Des films autour des pêcheurs et des enjeux pour les océans Nourrir le monde et sauver les océans, un autre regard sur les pêcheurs !

, par  CHEREL, Jacques

Les Reflets de la 13 édition du Festival de films Pêcheurs du Monde auront lieu au 20 septembre au 26 septembre dans 7 communes du Morbihan. C’est l’occasion de renouer avec des projections en public, de relancer le débat public sur l’avenir de la pêche et des océans, de retrouver le cinéma entre rêve, beauté et évocation des futurs possibles !

Voir le programme : https://www.pecheursdumonde.org/edition-festival/films/

Le cinéma a toujours porté un grand intérêt pour les gens de mer et les océans. Aujourd’hui de nombreux films interrogent pour éviter les raccourcis et les prises de position simplistes ! Peut-on vraiment affirmer que supprimer la pêche résoudrait l’avenir des océans ? Au contraire les gens des mers ne sont-ils pas les meilleurs protecteurs du vivant en fournissant l’alimentation nécessaire aux populations ? Plusieurs questions sont posées

La mer kidnappée par des intérêts privés ?

Dans le film « Who Owns The Oceans ? » Monika Hielscher et Matthias Heeder montrent comment les pays les plus développés procèdent à un accaparement des mers. Au Sri Lanka, en Inde, au Costa Rica, des politiques de développement, des entreprises privées et des ONG « conservationnistes » dictent leurs lois au détriment des communautés littorales. Celles-ci résistent comme des pêcheurs du Gujarat en Inde, pour protéger le littoral et ses ressources.

Maltraitance des hommes et de la nature : une même logique ?

» Travail à effectuer:
A: D'après l'extrait source, dans quel but de nombreux films interrogent-ils aujourd'hui la place des pêcheurs et des océans ?
B: Réécrivez les entrées depuis leur début jusqu'à la ligne contenant "Answer: approximately 270°" incluse, en remplaçant "pied kingfisher" par "kingfisher" sans rien modifier d'autre. N'incluez pas les images dans votre réponse.

» Entrées fournies:
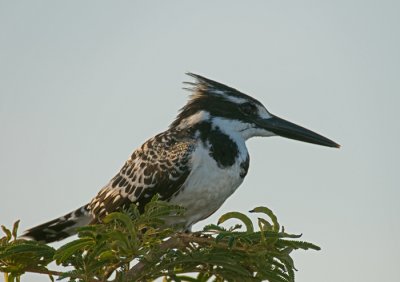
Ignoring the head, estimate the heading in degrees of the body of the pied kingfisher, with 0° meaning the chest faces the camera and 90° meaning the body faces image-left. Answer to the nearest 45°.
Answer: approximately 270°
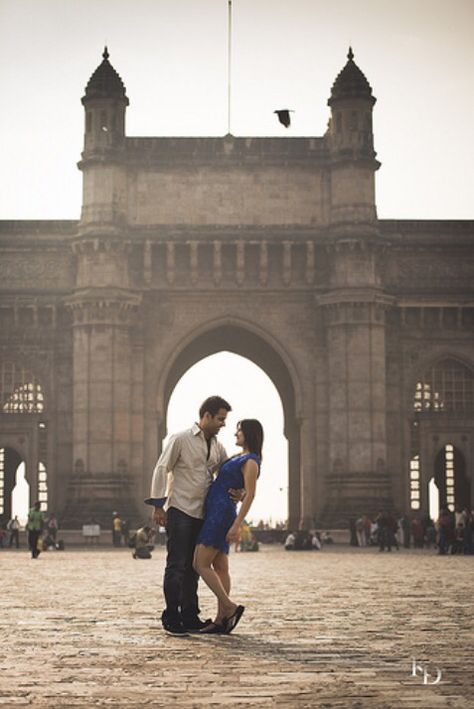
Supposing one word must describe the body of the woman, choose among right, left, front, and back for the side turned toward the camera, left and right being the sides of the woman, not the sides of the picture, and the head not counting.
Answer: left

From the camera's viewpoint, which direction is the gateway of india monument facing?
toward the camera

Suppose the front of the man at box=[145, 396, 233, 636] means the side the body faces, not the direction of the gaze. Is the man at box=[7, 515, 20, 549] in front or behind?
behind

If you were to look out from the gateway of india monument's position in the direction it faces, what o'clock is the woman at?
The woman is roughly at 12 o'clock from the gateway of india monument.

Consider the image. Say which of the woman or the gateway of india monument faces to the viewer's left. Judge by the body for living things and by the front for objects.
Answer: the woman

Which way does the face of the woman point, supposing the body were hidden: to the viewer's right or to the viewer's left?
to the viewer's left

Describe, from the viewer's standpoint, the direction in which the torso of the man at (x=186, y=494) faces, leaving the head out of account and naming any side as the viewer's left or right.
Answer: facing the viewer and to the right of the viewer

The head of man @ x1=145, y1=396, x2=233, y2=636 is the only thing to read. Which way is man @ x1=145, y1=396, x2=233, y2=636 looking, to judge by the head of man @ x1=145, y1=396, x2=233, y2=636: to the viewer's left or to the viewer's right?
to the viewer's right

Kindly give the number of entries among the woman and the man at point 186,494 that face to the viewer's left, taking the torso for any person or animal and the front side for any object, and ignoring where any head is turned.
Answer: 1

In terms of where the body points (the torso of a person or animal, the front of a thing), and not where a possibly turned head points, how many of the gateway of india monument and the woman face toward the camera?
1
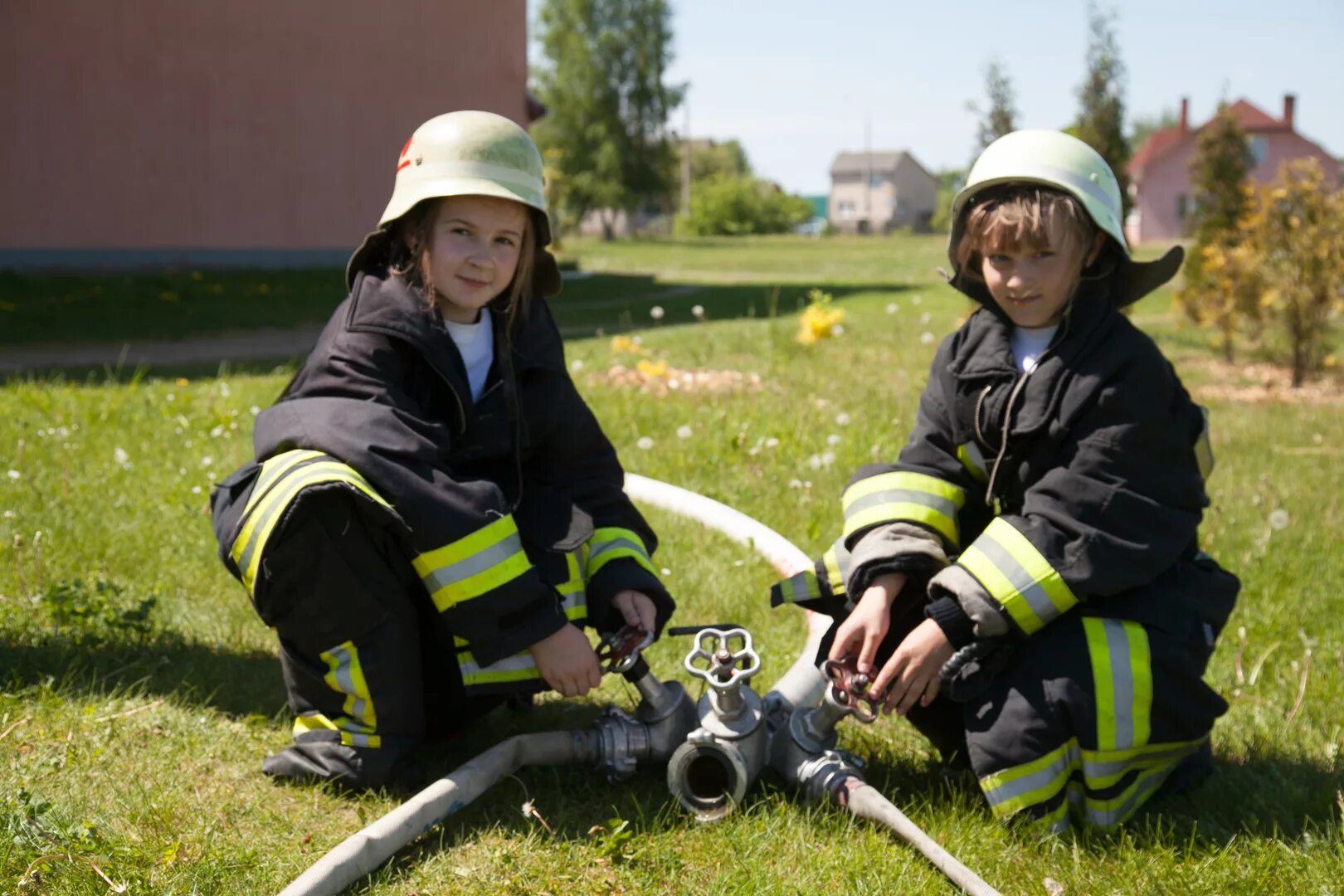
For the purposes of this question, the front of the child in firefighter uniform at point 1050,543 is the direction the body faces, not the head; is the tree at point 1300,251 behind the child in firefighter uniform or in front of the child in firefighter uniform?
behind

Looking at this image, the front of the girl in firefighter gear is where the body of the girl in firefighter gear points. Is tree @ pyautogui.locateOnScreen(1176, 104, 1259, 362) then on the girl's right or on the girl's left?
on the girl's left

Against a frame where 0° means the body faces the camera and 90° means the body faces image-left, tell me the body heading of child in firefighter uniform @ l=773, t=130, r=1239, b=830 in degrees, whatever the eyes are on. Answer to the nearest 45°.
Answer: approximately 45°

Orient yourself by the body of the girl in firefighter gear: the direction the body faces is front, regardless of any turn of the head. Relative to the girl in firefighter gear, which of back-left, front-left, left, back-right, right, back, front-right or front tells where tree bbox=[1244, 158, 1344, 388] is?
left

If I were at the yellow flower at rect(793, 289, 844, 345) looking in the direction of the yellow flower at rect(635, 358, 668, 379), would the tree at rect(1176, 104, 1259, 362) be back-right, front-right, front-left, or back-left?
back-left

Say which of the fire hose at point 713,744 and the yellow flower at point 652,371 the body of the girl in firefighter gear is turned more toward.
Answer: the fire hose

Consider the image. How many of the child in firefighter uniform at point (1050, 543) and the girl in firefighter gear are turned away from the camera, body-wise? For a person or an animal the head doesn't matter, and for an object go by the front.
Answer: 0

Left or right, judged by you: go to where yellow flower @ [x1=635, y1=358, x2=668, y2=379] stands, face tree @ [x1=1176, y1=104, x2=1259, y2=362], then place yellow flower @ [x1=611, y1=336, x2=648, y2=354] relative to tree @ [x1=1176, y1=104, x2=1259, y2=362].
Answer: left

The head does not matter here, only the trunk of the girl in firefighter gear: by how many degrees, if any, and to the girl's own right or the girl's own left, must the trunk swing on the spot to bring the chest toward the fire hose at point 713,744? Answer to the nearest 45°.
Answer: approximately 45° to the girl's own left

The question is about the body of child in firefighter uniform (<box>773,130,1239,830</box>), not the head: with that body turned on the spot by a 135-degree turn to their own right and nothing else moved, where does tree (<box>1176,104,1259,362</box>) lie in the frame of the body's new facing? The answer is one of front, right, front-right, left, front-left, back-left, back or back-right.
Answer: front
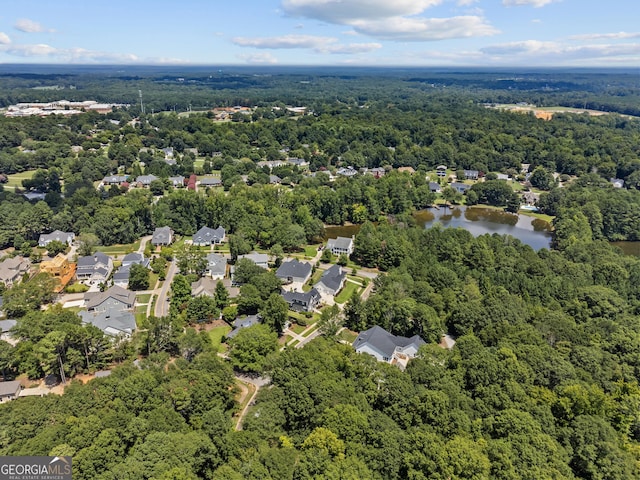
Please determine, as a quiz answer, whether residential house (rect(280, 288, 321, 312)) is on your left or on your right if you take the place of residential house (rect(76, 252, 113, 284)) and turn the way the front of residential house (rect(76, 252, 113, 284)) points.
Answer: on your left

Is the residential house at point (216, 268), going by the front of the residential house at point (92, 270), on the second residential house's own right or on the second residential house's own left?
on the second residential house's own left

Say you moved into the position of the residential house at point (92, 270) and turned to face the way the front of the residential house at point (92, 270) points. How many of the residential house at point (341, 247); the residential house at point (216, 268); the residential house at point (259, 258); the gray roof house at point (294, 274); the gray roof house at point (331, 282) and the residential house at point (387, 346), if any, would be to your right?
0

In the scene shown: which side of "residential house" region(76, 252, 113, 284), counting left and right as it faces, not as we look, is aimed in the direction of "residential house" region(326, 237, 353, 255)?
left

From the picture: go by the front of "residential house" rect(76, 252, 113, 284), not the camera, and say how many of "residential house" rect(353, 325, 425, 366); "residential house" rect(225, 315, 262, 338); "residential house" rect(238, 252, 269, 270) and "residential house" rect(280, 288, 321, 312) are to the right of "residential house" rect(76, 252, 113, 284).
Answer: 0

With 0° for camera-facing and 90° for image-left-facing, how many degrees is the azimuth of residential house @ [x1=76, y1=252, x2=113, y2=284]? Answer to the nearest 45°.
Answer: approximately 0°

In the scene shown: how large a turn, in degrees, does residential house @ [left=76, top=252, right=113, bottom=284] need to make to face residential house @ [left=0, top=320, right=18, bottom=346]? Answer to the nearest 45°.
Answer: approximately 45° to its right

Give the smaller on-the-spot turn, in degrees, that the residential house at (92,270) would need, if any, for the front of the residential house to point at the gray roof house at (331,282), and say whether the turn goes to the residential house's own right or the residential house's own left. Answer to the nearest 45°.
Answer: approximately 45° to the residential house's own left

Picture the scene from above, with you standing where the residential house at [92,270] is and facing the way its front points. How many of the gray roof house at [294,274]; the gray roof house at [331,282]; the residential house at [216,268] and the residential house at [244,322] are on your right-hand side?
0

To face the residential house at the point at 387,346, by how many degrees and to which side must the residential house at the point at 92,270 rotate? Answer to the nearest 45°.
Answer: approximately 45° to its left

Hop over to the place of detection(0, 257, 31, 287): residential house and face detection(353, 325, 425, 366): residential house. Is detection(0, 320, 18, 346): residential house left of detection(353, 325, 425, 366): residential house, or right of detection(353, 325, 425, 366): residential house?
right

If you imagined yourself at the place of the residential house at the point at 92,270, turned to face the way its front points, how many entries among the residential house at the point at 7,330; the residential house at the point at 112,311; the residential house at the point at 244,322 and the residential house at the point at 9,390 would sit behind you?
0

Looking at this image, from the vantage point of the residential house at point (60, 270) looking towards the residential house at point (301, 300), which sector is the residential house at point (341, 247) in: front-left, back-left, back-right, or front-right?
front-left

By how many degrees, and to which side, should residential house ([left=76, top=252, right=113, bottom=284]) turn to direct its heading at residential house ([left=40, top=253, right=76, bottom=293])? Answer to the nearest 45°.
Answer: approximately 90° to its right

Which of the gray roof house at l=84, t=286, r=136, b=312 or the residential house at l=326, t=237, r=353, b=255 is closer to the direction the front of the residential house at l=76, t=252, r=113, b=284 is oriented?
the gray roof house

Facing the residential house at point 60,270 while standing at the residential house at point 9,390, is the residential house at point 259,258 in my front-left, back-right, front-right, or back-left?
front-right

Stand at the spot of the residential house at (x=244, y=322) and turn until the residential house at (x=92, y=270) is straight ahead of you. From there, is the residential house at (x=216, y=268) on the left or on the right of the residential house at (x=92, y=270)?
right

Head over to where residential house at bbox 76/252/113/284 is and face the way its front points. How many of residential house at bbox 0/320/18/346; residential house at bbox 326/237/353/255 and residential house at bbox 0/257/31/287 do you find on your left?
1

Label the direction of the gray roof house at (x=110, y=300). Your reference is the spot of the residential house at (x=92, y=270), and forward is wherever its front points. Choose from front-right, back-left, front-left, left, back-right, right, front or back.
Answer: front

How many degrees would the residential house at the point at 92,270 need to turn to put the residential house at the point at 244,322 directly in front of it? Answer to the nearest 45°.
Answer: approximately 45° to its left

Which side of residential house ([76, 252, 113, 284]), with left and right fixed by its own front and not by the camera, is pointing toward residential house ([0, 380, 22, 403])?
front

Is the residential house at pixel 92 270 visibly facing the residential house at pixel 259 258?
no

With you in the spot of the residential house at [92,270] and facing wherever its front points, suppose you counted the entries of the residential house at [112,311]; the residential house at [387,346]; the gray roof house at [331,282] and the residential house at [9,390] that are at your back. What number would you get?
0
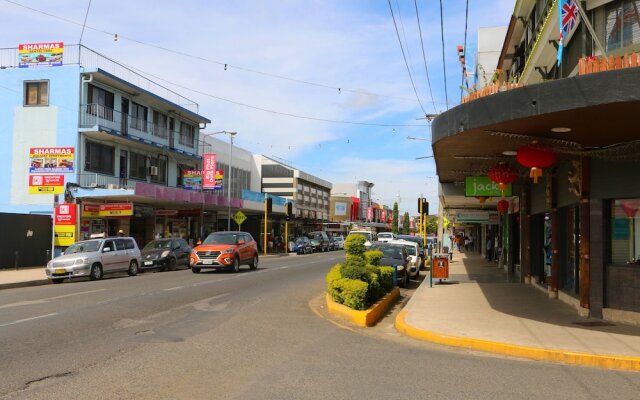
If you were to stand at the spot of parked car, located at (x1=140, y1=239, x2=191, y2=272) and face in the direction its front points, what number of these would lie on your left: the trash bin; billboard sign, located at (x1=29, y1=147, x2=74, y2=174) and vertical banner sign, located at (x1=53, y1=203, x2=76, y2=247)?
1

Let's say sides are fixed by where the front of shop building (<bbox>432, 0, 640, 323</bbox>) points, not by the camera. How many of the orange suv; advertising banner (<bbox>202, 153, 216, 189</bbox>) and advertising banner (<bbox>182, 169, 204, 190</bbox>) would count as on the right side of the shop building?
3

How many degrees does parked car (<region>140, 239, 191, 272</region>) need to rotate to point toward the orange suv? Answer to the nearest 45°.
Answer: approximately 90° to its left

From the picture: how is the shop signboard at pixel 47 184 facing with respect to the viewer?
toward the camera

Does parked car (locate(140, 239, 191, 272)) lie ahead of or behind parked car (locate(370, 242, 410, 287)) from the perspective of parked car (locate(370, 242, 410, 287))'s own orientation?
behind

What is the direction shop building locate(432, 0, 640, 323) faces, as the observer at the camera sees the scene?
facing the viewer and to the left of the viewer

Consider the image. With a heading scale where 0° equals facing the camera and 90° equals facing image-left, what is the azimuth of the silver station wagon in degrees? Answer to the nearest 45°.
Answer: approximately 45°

» Réponses attendues:
A: Ils interrogent pour éviter les raccourcis et les prises de position simplistes.

B:
Ignoring the head, estimate the heading in degrees of the body of the kingfisher, with 0° meaning the chest faces the camera and 90° meaning the body faces image-left. Answer to the nearest 45°.
Answer: approximately 270°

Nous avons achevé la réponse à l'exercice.